RFC: Junction Point/NT Symlink Support

Erich E. Hoover erich.e.hoover at gmail.com
Thu Mar 28 16:53:01 CDT 2019


On Thu, Mar 28, 2019 at 3:17 PM Hans Leidekker <hans at codeweavers.com> wrote:
> On Thu, 2019-03-28 at 14:22 -0600, Erich E. Hoover wrote:
> > ...
> > An NT Symlink can either be to a directory or a file, so if we report
> > all non-Wine symlinks as NT Symlinks then the type of link is always
> > "correct".  But maybe I'm misunderstanding you and you're talking
> > about some other form of type reporting?
>
> See the flags parameter to CreateSymbolicLink which controls whether
> the link created is a file symlink (0) or a directory symlink
> (SYMBOLIC_LINK_FLAG_DIRECTORY). File symlinks behave as files, so you
> remove them with DeleteFile for example. Likewise, calling DeleteFile
> on a directory symlink should fail.

Oh, I understand what you're talking about now - sorry about that.  I
actually have no idea whether it cares how you delete dangling
symlinks, I'll have to put together a test and see.

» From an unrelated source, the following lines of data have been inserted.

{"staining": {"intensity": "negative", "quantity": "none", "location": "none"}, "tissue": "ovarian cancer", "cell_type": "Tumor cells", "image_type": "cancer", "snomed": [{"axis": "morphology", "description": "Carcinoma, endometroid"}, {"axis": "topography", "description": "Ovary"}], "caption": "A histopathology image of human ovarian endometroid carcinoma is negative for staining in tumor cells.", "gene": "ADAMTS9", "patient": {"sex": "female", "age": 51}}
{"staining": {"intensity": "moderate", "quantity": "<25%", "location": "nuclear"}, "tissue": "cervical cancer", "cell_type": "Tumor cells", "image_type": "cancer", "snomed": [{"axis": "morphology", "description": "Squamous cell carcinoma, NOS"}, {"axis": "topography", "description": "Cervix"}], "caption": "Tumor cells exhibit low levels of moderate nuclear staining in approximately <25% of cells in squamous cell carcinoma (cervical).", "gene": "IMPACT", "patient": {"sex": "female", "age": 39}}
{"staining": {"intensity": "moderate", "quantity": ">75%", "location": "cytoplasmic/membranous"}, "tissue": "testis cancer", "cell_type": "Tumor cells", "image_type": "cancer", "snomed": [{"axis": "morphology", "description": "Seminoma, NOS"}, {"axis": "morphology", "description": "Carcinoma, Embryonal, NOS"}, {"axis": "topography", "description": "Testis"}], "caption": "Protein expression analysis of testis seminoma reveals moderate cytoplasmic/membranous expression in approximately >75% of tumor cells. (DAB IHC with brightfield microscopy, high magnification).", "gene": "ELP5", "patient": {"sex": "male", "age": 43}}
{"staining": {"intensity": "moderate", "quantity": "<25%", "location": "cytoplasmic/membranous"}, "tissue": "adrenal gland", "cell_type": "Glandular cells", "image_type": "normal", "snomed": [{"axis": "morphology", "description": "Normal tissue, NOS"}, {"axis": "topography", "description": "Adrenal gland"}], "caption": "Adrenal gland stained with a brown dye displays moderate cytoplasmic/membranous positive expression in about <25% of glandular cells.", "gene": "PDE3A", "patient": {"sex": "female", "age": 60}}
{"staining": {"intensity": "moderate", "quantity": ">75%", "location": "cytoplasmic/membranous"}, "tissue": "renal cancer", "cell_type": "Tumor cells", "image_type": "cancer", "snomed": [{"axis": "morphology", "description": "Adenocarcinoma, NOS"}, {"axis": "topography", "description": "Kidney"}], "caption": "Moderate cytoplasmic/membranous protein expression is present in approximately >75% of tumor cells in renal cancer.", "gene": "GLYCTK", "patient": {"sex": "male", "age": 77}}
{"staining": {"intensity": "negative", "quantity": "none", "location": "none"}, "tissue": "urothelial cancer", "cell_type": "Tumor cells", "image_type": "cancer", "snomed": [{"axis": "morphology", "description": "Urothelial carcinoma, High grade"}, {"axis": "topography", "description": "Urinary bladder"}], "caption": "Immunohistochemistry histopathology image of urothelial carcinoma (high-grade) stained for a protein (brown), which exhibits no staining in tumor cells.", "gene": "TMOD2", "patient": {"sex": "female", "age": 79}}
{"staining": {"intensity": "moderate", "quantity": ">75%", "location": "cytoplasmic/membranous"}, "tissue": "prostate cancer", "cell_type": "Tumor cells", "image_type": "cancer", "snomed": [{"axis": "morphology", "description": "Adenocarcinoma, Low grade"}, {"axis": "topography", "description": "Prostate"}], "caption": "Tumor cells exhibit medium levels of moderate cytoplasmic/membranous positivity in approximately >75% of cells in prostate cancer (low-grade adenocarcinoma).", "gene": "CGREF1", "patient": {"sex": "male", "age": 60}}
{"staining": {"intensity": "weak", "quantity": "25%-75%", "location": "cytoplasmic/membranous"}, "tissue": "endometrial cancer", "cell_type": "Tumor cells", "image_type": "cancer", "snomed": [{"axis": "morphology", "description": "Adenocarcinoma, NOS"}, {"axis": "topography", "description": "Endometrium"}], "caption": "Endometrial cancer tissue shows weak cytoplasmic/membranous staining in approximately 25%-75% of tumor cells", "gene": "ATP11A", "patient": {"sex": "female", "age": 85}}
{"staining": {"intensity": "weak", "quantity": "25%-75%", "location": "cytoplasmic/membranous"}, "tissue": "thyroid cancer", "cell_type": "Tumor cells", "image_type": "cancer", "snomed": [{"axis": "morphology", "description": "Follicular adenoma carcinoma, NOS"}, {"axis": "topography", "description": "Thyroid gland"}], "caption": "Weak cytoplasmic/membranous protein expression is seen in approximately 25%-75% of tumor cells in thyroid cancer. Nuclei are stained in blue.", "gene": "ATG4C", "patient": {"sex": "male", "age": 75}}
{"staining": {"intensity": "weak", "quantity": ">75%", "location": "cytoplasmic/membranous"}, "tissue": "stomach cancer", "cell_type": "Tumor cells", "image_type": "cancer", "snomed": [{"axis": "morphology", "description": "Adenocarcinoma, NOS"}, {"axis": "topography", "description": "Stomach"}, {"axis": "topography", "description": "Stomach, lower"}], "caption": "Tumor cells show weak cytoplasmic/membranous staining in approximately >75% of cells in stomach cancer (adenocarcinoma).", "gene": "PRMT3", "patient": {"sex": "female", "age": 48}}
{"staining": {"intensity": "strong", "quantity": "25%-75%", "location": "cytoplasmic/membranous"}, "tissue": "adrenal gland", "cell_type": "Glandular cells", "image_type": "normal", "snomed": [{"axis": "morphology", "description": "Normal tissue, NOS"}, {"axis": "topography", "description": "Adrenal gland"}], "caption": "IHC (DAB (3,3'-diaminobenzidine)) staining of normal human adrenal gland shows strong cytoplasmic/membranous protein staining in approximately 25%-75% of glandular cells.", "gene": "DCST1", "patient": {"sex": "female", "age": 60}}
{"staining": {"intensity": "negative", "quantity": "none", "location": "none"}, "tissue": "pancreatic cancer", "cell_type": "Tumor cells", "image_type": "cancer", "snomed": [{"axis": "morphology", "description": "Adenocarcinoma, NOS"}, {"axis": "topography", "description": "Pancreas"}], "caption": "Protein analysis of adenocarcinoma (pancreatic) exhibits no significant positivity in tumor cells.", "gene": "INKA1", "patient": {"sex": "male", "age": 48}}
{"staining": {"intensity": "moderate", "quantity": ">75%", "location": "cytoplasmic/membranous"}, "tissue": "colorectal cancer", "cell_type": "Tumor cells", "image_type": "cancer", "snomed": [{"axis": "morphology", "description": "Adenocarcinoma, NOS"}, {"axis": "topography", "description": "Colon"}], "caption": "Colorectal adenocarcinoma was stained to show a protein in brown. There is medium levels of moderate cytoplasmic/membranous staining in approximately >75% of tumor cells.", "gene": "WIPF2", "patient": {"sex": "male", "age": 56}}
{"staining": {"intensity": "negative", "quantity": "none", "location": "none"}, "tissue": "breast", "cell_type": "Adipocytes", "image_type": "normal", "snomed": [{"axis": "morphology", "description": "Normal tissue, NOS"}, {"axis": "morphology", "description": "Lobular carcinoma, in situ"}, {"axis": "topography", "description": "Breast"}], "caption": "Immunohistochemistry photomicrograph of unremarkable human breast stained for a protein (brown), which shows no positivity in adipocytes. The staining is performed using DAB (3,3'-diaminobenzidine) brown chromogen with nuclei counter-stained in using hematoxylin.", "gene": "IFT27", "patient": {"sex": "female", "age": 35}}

I've been thinking about this magic-filename approach and it might not
be too terrible to store the entire reparse tag.  Examples:
junction point (0xA0000003) to /mydir:
/././///////////////////////////.//.//mydir
absolute symlink (0xA000000C, Flags=0) to /mydir:
///././/////////////////////////.//.//mydir
relative symlink (0xA000000C, Flags=1) to ./mydir:
.///././/////////////////////////.//././mydir

Clearly I'll have to modify this to store whether it's a directory or
not (if Windows cares about this for dangling symlinks).  How would
people feel about this use of the magic string?